Lo que pasa es que para algunos devorar libros es, ante todo, una necesidad
vital al nivel del respirar, el comer y supongo que el follar. La necesidad
imperiosa de llevarse a la boca algún texto aún en los momentos en los que no
se encuentra estímulo en ello. Enlazando ladrillos y truñacos que no te aportan nada o casi nada.
Lecturas efectuadas con el piloto automático puesto, siempre con la expectativa
de que aquello que venga después será mucho mejor. ¿Hay goce y disfrute ahí?
Pues no lo sé. Unas veces sí, otras no... Y en estas que te topas con cosas tan
maravillosas como la última novela de Philipp Meyer.
Sí, todo este rollo es para introducir
mi última lectura: “El hijo” del mencionado autor neoyorquino. Alguien que,
según parece, fue cocinero antes que fraile, desempeñando toda suerte de
oficios hasta verse publicado. Inmensa novela de resonancias épicas ambientada
en el lejano oeste y que en ocasiones recuerda a la obra del gran Cormac
McCarthy. Una suerte de auge y caída del Imperio Romano-Tejano, con el papel de
los Césares desempeñado por una saga familiar ambiciosa, sacrificada y cruel.
Los McCullough y su historia, que abarca desde la independencia de Texas, allá por el 1836, hasta la actualidad. Hombres y
mujeres hechos a sí mismos.
Corazones indomables capaces de todo,
hasta de levantar un imperio con sus propias manos y defenderlo con los dientes. No tanto
como heroicidad sino como drama. Y es que hacen
lo que hacen porque no saben hacer otra cosa. Es lo que les enseñaron y al final es su único camino en la vida.

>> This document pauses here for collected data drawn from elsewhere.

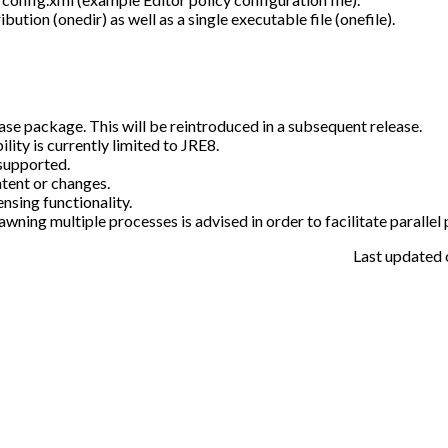
ution (onedir) as well as a single executable file (onefile).
ase package. This will be reintroduced in a subsequent release.
ty is currently limited to JRE8.
supported.
tent or changes.
sing functionality.
awning multiple processes is advised in order to facilitate parallel
Last updated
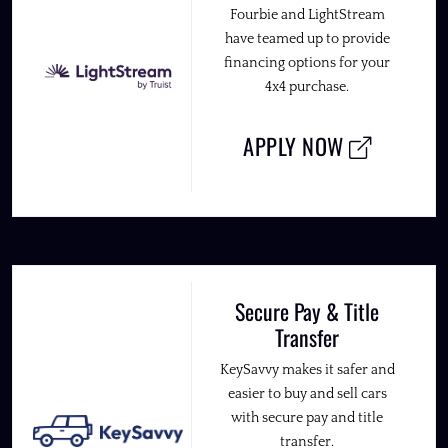
Fourbie and LightStream
have teamed up to provide
financing options for your
4x4 purchase.
APPLY NOW
Secure Pay & Title
Transfer
KeySavvy makes it safer and
easier to buy and sell cars
with secure pay and title
transfer.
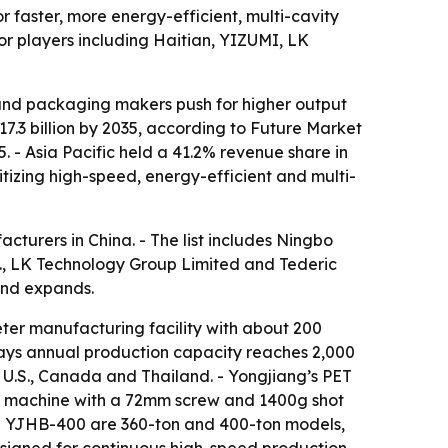
r faster, more energy-efficient, multi-cavity
r players including Haitian, YIZUMI, LK
 and packaging makers push for higher output
17.3 billion by 2035, according to Future Market
. - Asia Pacific held a 41.2% revenue share in
itizing high-speed, energy-efficient and multi-
cturers in China. - The list includes Ningbo
d., LK Technology Group Limited and Tederic
and expands.
er manufacturing facility with about 200
 says annual production capacity reaches 2,000
e U.S., Canada and Thailand. - Yongjiang’s PET
on machine with a 72mm screw and 1400g shot
nd YJHB-400 are 360-ton and 400-ton models,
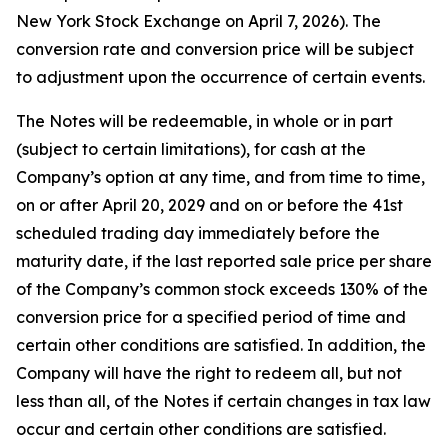
New York Stock Exchange on April 7, 2026). The
conversion rate and conversion price will be subject
to adjustment upon the occurrence of certain events.
The Notes will be redeemable, in whole or in part
(subject to certain limitations), for cash at the
Company’s option at any time, and from time to time,
on or after April 20, 2029 and on or before the 41st
scheduled trading day immediately before the
maturity date, if the last reported sale price per share
of the Company’s common stock exceeds 130% of the
conversion price for a specified period of time and
certain other conditions are satisfied. In addition, the
Company will have the right to redeem all, but not
less than all, of the Notes if certain changes in tax law
occur and certain other conditions are satisfied.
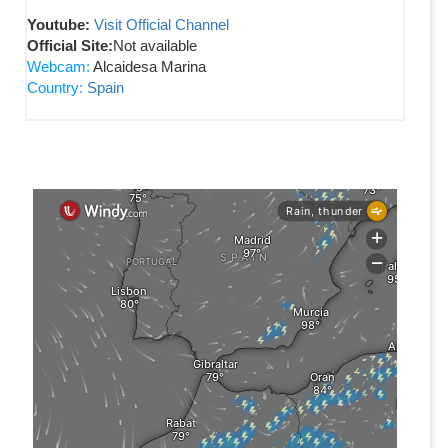
Youtube:
Visit Official Channel
Official Site:
Not available
Webcam:
Alcaidesa Marina
Country:
Spain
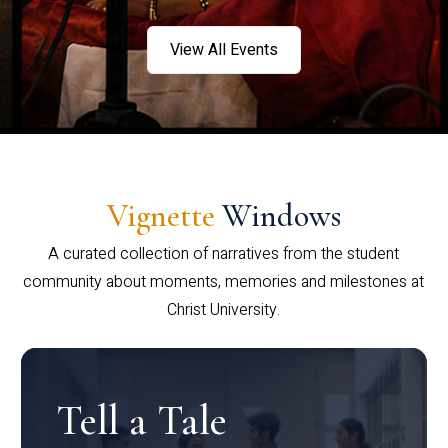
View All Events
Vignette
Windows
A curated collection of narratives from the student
community about moments, memories and milestones at
Christ University.
Tell a Tale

La fórmula que emplea Meyer es narrarlo
a través de tres de esos personajes del clan McCullough, pertenecientes a tres generaciones
diferentes. Ellos nos harán de guías por unos
parajes que gotean sangre y, como no, hieden a vaca y más tarde también a petróleo. Los capítulos se van intercalando y
así es como vamos conociendo la historia de Eli aka el Coronel, su vida junto a los
comanches y su posterior desempeño como Ranger que, tras alejarse del conflicto,
devendrá en magnate ganadero. También a Peter, quien carga con el peso
emocional de la interminable campaña de su padre por el poder y que tan alejado
se muestra de las formas y costumbres de este. Por último Jeannie, bisnieta del
Coronel y nieta de Peter, y su denodada lucha por alcanzar el reconocimiento de
una sociedad tremendamente machista en pos de conservar un patrimonio familiar
que va aumentado gracias a las reservas petrolíferas.